L'expérience est-elle indispensable à la connaissance ? | Fribourg #33
- Mikael Dürrmeier
- 16 juin
- 3 min de lecture
C’est en forgeant qu’on devient forgeron, dit l’adage. Mais de façon plus générale, au-delà des savoir-faire, l’expérience est-elle indispensable à la connaissance ? Y a-t-il des connaissances que nous n’acquérons pas par l’expérience, ou par une expérience ?
Pour tenter d’y répondre, il nous faut d’abord affiner notre définition de la connaissance. Nous rendre compte qu’elle est une somme de savoirs, pratique ou théoriques, touchant à des domaines divers et variés. Cette somme, amas d’informations, de souvenirs et de réflexions, dépend du parcours et du contexte de chacun·e. Mes connaissances ne sont pas les mêmes que celles de mes ancêtres, ni celles de mes voisin·es.
Un participant propose ensuite une définition dont l’articulation occupera une majeure partie de ce café-philo : “la connaissance, c’est un modèle qui fonctionne dans la réalité”. Sa proposition a l’avantage de requérir une expérience du réel, laquelle peut autant servir d’instance de validation du modèle que d’occasion pour son ajustement. De plus, elle conserve l’idée que nos savoirs sont toujours situés dans un contexte et une perspective donnée.
En suivant cette définition de la connaissance comme modèle – au sens de structure –, il semble qu’il faille répondre “oui” à la question initiale. Dans la définition donnée, l’expérience est indispensable pour la vérification de la connaissance. Et il est permis de supposer que, dans cette logique, elle le soit aussi pour la constitution de la connaissance. Indispensable, aussi bien en amont qu’en aval. Voilà qui est inspirant.
Il nous faut maintenant mettre la définition à l’épreuve par des contre-exemples. D’abord, suivant sa formulation exacte, pouvons-nous dire qu’une voiture ou une forêt possèdent de la connaissance, puisqu’il s’agit de structures qui fonctionnent dans la réalité ? La forêt échange certes des informations entre ses éléments mais quid de la voiture ? Peut-être faut-il ajuster la définition et parler de “modèle de savoirs”, le savoir impliquant quelque chose comme une acquisition consciente ?
Soit. Mais que faire si le modèle de savoirs ne fonctionne pas dans la réalité ? Pensons à Galilée, seul à penser que c’est la Terre qui tourne autour du Soleil, et non l’inverse. Répondre à cet exemple nous permet d’affirmer que la vérité, la validité du modèle de savoir, ne doit pas, selon sa teneur, se limiter aux contextes normatifs humains. Ici, ce n’est pas le modèle de Galilée qui ne fonctionnait pas dans la réalité in fine, c’était celui de tout l’Occident.

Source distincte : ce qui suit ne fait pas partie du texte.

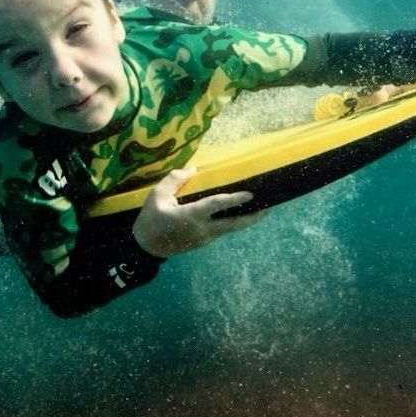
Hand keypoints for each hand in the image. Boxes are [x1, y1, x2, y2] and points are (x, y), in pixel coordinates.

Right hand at [131, 166, 264, 256]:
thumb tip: (193, 169)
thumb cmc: (151, 219)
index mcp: (191, 216)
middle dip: (253, 217)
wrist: (146, 247)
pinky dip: (233, 222)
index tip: (251, 194)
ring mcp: (205, 238)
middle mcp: (203, 229)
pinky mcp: (203, 241)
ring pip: (230, 229)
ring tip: (260, 209)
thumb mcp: (156, 195)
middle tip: (269, 208)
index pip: (217, 205)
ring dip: (245, 220)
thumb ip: (174, 180)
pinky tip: (238, 214)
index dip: (235, 199)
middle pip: (234, 225)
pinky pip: (222, 230)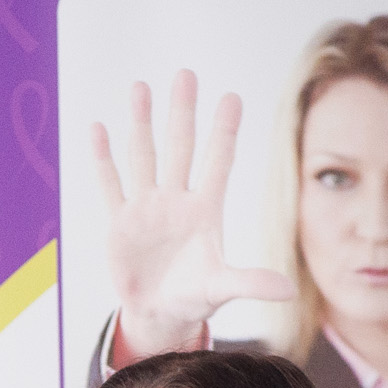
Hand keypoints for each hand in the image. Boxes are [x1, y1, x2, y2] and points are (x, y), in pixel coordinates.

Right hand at [90, 69, 294, 360]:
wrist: (158, 313)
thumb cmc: (194, 298)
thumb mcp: (221, 290)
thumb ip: (249, 283)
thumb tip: (288, 290)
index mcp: (205, 211)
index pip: (217, 162)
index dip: (223, 131)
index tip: (232, 96)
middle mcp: (176, 200)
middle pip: (180, 146)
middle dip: (182, 111)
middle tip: (186, 74)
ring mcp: (146, 207)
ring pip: (144, 156)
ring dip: (141, 123)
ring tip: (140, 87)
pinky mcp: (120, 221)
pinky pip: (110, 184)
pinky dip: (103, 158)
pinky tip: (99, 128)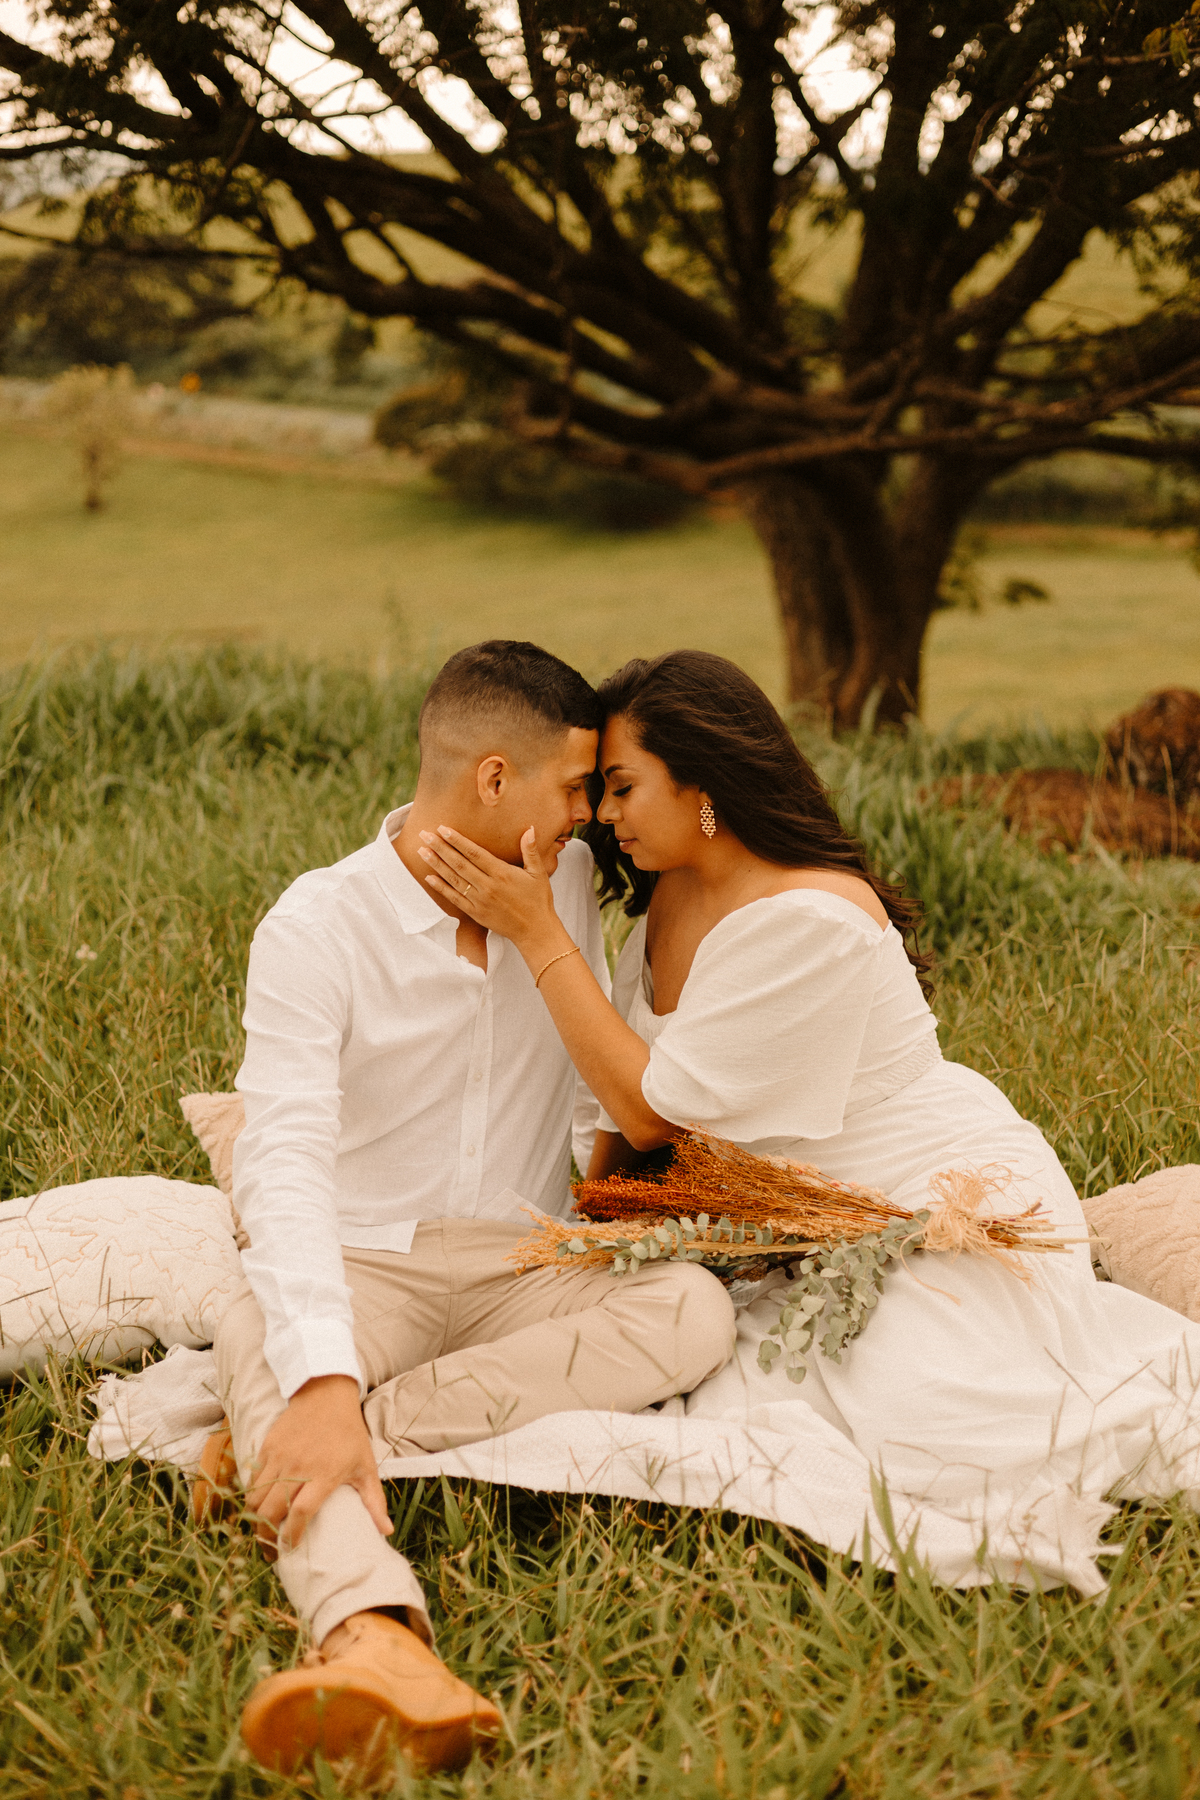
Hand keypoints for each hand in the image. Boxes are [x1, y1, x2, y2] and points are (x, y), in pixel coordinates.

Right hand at [246, 1374, 391, 1554]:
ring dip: (255, 1517)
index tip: (289, 1550)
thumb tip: (387, 1532)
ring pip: (256, 1497)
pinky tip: (260, 1505)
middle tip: (270, 1549)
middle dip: (265, 1535)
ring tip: (262, 1529)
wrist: (326, 1394)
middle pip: (270, 1510)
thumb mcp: (366, 1466)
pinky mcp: (267, 1447)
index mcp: (324, 1474)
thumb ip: (374, 1501)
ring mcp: (280, 1456)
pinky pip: (252, 1479)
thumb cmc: (349, 1434)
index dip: (291, 1536)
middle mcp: (298, 1467)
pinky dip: (252, 1495)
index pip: (300, 1512)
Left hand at [417, 825, 562, 954]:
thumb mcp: (539, 873)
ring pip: (454, 879)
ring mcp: (480, 900)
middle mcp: (487, 886)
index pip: (474, 853)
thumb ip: (531, 851)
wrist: (535, 931)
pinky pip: (455, 898)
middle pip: (459, 863)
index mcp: (501, 873)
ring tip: (422, 851)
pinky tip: (429, 877)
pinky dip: (441, 888)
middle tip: (424, 835)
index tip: (443, 829)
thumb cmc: (538, 900)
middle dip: (440, 848)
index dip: (457, 840)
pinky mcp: (476, 913)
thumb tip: (529, 829)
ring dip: (436, 864)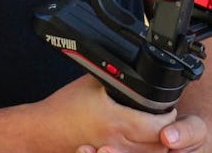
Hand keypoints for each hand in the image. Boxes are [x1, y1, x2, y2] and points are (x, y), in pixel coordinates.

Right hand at [43, 75, 185, 152]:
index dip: (168, 117)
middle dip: (165, 132)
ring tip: (152, 131)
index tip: (166, 108)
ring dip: (155, 145)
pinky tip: (138, 143)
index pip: (160, 127)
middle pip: (159, 146)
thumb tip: (133, 66)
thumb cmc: (63, 107)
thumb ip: (116, 76)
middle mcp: (117, 142)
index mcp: (117, 121)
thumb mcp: (92, 82)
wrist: (42, 129)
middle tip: (163, 119)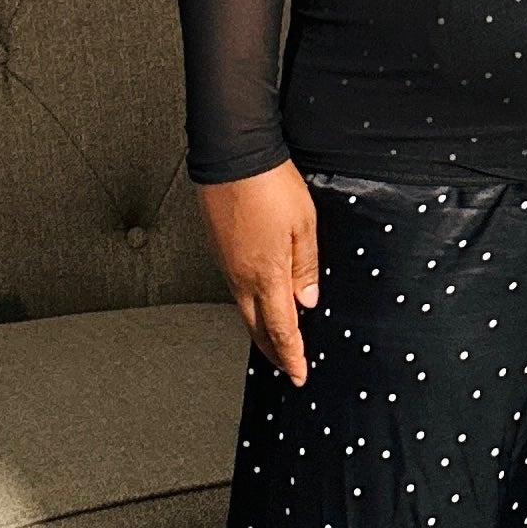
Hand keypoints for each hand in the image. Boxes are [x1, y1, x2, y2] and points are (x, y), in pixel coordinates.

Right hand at [198, 161, 320, 383]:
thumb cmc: (269, 184)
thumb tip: (307, 300)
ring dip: (260, 330)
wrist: (231, 154)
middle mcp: (240, 276)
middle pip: (257, 328)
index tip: (299, 373)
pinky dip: (249, 306)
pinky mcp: (219, 249)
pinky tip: (256, 302)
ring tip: (274, 341)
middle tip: (286, 367)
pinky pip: (235, 289)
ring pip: (244, 310)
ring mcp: (226, 264)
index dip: (291, 355)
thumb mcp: (305, 225)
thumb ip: (306, 267)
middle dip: (274, 351)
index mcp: (266, 275)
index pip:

Il en va ici de la portée du modèle, la connaissance possédant une valeur de vérité toujours plus grande à mesure qu’elle dépasse les situations particulières et contingentes pour hisser ses prétentions à l’universalité. D’ailleurs, plus la réalité où fonctionne ce modèle est restreinte, plus on parlera de croyance puis d’opinion ou d’avis. Si les lois de la physique semblent plus vraies que les affirmations des religions, c’est parce qu’elles semblent atteindre un plus haut degré – non normatif – de réalité, et donc de vérité.
Troisième contre-exemple. Je peux savoir que Christoph Colomb a découvert l’Amérique en 1492 mais je n’ai aucun moyen de le vérifier et, surtout, je n’en ai pas fait l’expérience. Est-ce donc une connaissance ? C’est alors qu’une participante propose une nouvelle définition : “la connaissance, c’est un accès dans la conscience à un objet X acquis par les sens (au sens large)”. On dira alors que c’est mon expérience de la lecture d’un texte sur Christophe Colomb qui m’offre une connaissance.
Cette deuxième définition a l’avantage de rendre compte d’une variété d’expériences sensibles comme sources de connaissance : les (plus que) cinq sens, émotions, réflexes, etc. Elle affirme à nouveau la question initiale et permet aussi de comprendre pourquoi il y a une certaine validité des illusions ou de la folie. Mais elle affirme ainsi que nos connaissances sont toujours limitées par la portée de nos sens, et rend la vérité plus relative…
Peut-être que la solution se trouve quelque part, dans la conjonction de ces propositions.